L’enjeu majeur que cela pose d’un point de vue purement technique est de gérer cette masse croissance d’objets et l’afflux de données qui est son corollaire. Mais cela a été fait.
Quand à parler de basculement majeur je dirais « oui et non ». Non, car d’un point de vue strictement technique on a juste une augmentation du nombre d’émetteurs de données et du volume de données. La donnée n’est qu’une suite de 0 et de 1, objets et technologies ne valent qu’en fonction de ce qu’on leur demande, de ce qu’on en fait. Le basculement ne touche pas tant la dimension technique que les usages : que peut-on et va-t-on faire de ces données ? Internet a toujours eu pour vocation de connecter les gens pour partager l’information, en y ajoutant les objets on ne fait qu’ajouter des capteurs et des émetteurs nouveaux, il n’y a rien à en craindre. Par contre, c’est au niveau de la centralisation et de l’usage de ces données que se déplace l’enjeu, pas sur les objets eux mêmes. 
Finalement c’est à la fois une finalité prévisible qu’un basculement qu’on peut craindre si on laisse faire et n’importe quoi.

Cela veut-il dire que les humains perdent le contrôle du web ou simplement que nous y ajoutons des relais ?
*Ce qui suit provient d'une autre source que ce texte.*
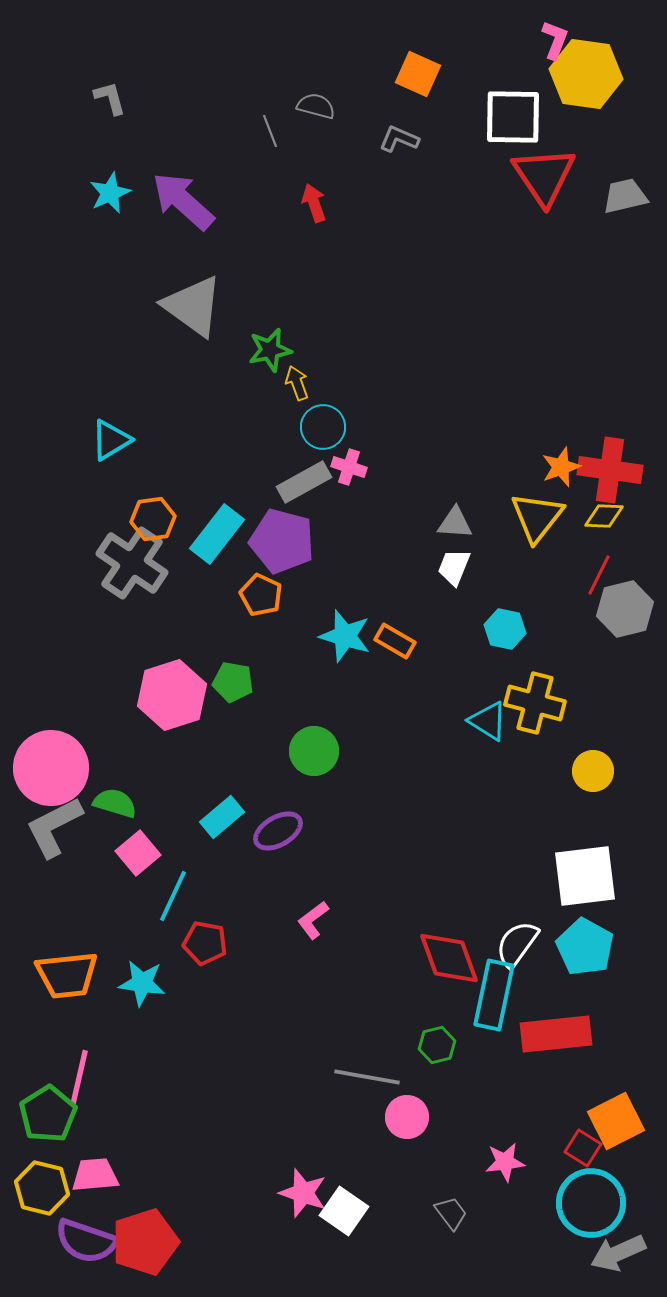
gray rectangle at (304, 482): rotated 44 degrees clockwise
L’objet connecté ne fait pas perdre le contrôle du web à l’humain. Au contraire, il renforce le périmètre de son champ d’action. Si perte de contrôle il y a elle est liée au traitement des données collectées et partagées par les objets et à la partie « décisionnel » qui lui est liée. L’objet n’est finalement qu’un terminal sans grande intelligence au bout d’une chaine. L’intelligence du système est au niveau de la récupération et du traitement des données et là il peut y avoir perte de contrôle. Pas par l’humain qui, in fine, est celui qui conçoit le dispositif en fonction de sa propre finalité, mais par l’utilisateur final qui va se retrouver face une à une boite noire qui va concentrer et traiter des données issues de ses objets et de ceux des autres. Il espère en retirer une valeur ajoutée, un service, mais on pense que le retour en vaudra la peine on ignore encore quelle sera l’étendue du prix à payer.

Beaucoup de gens s'inquiètent du développement de cet internet des objets pour de multiples raisons. Mais le "tout-internet" est-il vraiment pour demain, pour 2014 ? A quelle horizon peut-on imaginer la vie totalement connectée qui terrorise certains et fait fantasmer les autres ?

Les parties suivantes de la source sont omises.